+++ Records to use +++
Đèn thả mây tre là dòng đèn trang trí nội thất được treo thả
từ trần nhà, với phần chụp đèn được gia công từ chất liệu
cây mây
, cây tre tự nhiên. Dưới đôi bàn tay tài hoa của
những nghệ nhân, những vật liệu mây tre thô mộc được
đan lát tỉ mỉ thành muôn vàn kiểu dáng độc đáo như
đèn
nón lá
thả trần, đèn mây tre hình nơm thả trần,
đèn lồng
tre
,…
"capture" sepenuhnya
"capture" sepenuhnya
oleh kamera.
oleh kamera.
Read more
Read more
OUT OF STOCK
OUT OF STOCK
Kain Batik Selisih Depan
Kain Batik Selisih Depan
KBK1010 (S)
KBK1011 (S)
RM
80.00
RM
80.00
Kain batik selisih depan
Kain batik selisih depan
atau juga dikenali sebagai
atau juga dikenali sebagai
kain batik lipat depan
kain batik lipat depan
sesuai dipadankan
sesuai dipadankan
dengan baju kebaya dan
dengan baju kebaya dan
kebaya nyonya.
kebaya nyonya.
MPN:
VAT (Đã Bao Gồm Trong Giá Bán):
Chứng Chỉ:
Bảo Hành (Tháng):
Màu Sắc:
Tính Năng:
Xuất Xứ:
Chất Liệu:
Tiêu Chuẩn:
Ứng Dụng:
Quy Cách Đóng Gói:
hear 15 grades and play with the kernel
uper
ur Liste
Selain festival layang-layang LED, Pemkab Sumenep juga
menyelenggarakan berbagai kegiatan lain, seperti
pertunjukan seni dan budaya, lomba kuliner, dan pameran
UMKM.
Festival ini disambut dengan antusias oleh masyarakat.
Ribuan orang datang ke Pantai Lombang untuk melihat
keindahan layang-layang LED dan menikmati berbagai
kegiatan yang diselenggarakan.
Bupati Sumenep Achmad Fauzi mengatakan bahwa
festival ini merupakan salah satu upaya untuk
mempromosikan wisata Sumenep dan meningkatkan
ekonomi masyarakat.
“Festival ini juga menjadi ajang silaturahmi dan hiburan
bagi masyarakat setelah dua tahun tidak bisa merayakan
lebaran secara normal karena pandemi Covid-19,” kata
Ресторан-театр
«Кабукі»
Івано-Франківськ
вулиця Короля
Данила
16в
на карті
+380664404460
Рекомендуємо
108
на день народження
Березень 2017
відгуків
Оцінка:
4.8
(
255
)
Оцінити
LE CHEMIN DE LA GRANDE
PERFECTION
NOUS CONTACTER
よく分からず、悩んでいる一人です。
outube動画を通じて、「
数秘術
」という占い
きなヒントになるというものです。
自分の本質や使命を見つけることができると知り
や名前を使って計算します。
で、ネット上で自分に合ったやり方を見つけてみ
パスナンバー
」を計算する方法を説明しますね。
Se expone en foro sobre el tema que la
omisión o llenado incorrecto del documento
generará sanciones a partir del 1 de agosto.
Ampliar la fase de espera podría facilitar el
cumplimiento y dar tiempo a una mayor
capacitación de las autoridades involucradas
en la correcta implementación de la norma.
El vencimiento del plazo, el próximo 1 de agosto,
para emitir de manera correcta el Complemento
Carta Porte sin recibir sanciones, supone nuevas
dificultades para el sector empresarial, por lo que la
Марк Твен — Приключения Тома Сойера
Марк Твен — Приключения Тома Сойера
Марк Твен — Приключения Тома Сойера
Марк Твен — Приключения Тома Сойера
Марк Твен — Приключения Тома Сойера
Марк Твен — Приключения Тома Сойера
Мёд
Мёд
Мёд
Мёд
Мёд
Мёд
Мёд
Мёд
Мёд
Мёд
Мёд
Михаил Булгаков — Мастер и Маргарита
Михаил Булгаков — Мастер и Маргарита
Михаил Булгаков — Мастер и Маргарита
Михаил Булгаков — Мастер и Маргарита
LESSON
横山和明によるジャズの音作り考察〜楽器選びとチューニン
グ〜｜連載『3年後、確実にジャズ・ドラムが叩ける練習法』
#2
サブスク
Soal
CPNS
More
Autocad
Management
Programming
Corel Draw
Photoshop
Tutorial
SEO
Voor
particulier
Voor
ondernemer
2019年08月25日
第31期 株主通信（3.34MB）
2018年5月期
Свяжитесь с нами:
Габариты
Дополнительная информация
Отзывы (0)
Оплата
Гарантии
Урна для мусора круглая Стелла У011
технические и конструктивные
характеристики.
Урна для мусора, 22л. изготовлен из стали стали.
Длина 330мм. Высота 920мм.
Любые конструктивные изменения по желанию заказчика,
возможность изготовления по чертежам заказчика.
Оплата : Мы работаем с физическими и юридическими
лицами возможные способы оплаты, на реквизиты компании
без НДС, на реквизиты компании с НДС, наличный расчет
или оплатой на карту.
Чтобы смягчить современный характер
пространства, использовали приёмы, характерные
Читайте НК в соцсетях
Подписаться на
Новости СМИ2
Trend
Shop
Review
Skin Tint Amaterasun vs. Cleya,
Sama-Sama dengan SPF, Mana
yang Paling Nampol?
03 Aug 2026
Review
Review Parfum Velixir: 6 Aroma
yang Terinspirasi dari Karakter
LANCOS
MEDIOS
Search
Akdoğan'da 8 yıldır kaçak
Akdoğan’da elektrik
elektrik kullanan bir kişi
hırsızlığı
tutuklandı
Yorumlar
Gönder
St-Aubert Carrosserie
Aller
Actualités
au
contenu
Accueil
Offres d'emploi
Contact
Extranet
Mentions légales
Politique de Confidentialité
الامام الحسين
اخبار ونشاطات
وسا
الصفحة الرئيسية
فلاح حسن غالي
+++
■ **Problem to work on**
Swap "kebaya nyonya" for "kebaya labuh" everywhere in the data above, and give all the lines again with nothing else changed.

■ **Response area**
Đèn thả mây tre là dòng đèn trang trí nội thất được treo thả
từ trần nhà, với phần chụp đèn được gia công từ chất liệu
cây mây
, cây tre tự nhiên. Dưới đôi bàn tay tài hoa của
những nghệ nhân, những vật liệu mây tre thô mộc được
đan lát tỉ mỉ thành muôn vàn kiểu dáng độc đáo như
đèn
nón lá
thả trần, đèn mây tre hình nơm thả trần,
đèn lồng
tre
,…
"capture" sepenuhnya
"capture" sepenuhnya
oleh kamera.
oleh kamera.
Read more
Read more
OUT OF STOCK
OUT OF STOCK
Kain Batik Selisih Depan
Kain Batik Selisih Depan
KBK1010 (S)
KBK1011 (S)
RM
80.00
RM
80.00
Kain batik selisih depan
Kain batik selisih depan
atau juga dikenali sebagai
atau juga dikenali sebagai
kain batik lipat depan
kain batik lipat depan
sesuai dipadankan
sesuai dipadankan
dengan baju kebaya dan
dengan baju kebaya dan
kebaya labuh.
kebaya labuh.
MPN:
VAT (Đã Bao Gồm Trong Giá Bán):
Chứng Chỉ:
Bảo Hành (Tháng):
Màu Sắc:
Tính Năng:
Xuất Xứ:
Chất Liệu:
Tiêu Chuẩn:
Ứng Dụng:
Quy Cách Đóng Gói:
hear 15 grades and play with the kernel
uper
ur Liste
Selain festival layang-layang LED, Pemkab Sumenep juga
menyelenggarakan berbagai kegiatan lain, seperti
pertunjukan seni dan budaya, lomba kuliner, dan pameran
UMKM.
Festival ini disambut dengan antusias oleh masyarakat.
Ribuan orang datang ke Pantai Lombang untuk melihat
keindahan layang-layang LED dan menikmati berbagai
kegiatan yang diselenggarakan.
Bupati Sumenep Achmad Fauzi mengatakan bahwa
festival ini merupakan salah satu upaya untuk
mempromosikan wisata Sumenep dan meningkatkan
ekonomi masyarakat.
“Festival ini juga menjadi ajang silaturahmi dan hiburan
bagi masyarakat setelah dua tahun tidak bisa merayakan
lebaran secara normal karena pandemi Covid-19,” kata
Ресторан-театр
«Кабукі»
Івано-Франківськ
вулиця Короля
Данила
16в
на карті
+380664404460
Рекомендуємо
108
на день народження
Березень 2017
відгуків
Оцінка:
4.8
(
255
)
Оцінити
LE CHEMIN DE LA GRANDE
PERFECTION
NOUS CONTACTER
よく分からず、悩んでいる一人です。
outube動画を通じて、「
数秘術
」という占い
きなヒントになるというものです。
自分の本質や使命を見つけることができると知り
や名前を使って計算します。
で、ネット上で自分に合ったやり方を見つけてみ
パスナンバー
」を計算する方法を説明しますね。
Se expone en foro sobre el tema que la
omisión o llenado incorrecto del documento
generará sanciones a partir del 1 de agosto.
Ampliar la fase de espera podría facilitar el
cumplimiento y dar tiempo a una mayor
capacitación de las autoridades involucradas
en la correcta implementación de la norma.
El vencimiento del plazo, el próximo 1 de agosto,
para emitir de manera correcta el Complemento
Carta Porte sin recibir sanciones, supone nuevas
dificultades para el sector empresarial, por lo que la
Марк Твен — Приключения Тома Сойера
Марк Твен — Приключения Тома Сойера
Марк Твен — Приключения Тома Сойера
Марк Твен — Приключения Тома Сойера
Марк Твен — Приключения Тома Сойера
Марк Твен — Приключения Тома Сойера
Мёд
Мёд
Мёд
Мёд
Мёд
Мёд
Мёд
Мёд
Мёд
Мёд
Мёд
Михаил Булгаков — Мастер и Маргарита
Михаил Булгаков — Мастер и Маргарита
Михаил Булгаков — Мастер и Маргарита
Михаил Булгаков — Мастер и Маргарита
LESSON
横山和明によるジャズの音作り考察〜楽器選びとチューニン
グ〜｜連載『3年後、確実にジャズ・ドラムが叩ける練習法』
#2
サブスク
Soal
CPNS
More
Autocad
Management
Programming
Corel Draw
Photoshop
Tutorial
SEO
Voor
particulier
Voor
ondernemer
2019年08月25日
第31期 株主通信（3.34MB）
2018年5月期
Свяжитесь с нами:
Габариты
Дополнительная информация
Отзывы (0)
Оплата
Гарантии
Урна для мусора круглая Стелла У011
технические и конструктивные
характеристики.
Урна для мусора, 22л. изготовлен из стали стали.
Длина 330мм. Высота 920мм.
Любые конструктивные изменения по желанию заказчика,
возможность изготовления по чертежам заказчика.
Оплата : Мы работаем с физическими и юридическими
лицами возможные способы оплаты, на реквизиты компании
без НДС, на реквизиты компании с НДС, наличный расчет
или оплатой на карту.
Чтобы смягчить современный характер
пространства, использовали приёмы, характерные
Читайте НК в соцсетях
Подписаться на
Новости СМИ2
Trend
Shop
Review
Skin Tint Amaterasun vs. Cleya,
Sama-Sama dengan SPF, Mana
yang Paling Nampol?
03 Aug 2026
Review
Review Parfum Velixir: 6 Aroma
yang Terinspirasi dari Karakter
LANCOS
MEDIOS
Search
Akdoğan'da 8 yıldır kaçak
Akdoğan’da elektrik
elektrik kullanan bir kişi
hırsızlığı
tutuklandı
Yorumlar
Gönder
St-Aubert Carrosserie
Aller
Actualités
au
contenu
Accueil
Offres d'emploi
Contact
Extranet
Mentions légales
Politique de Confidentialité
الامام الحسين
اخبار ونشاطات
وسا
الصفحة الرئيسية
فلاح حسن غالي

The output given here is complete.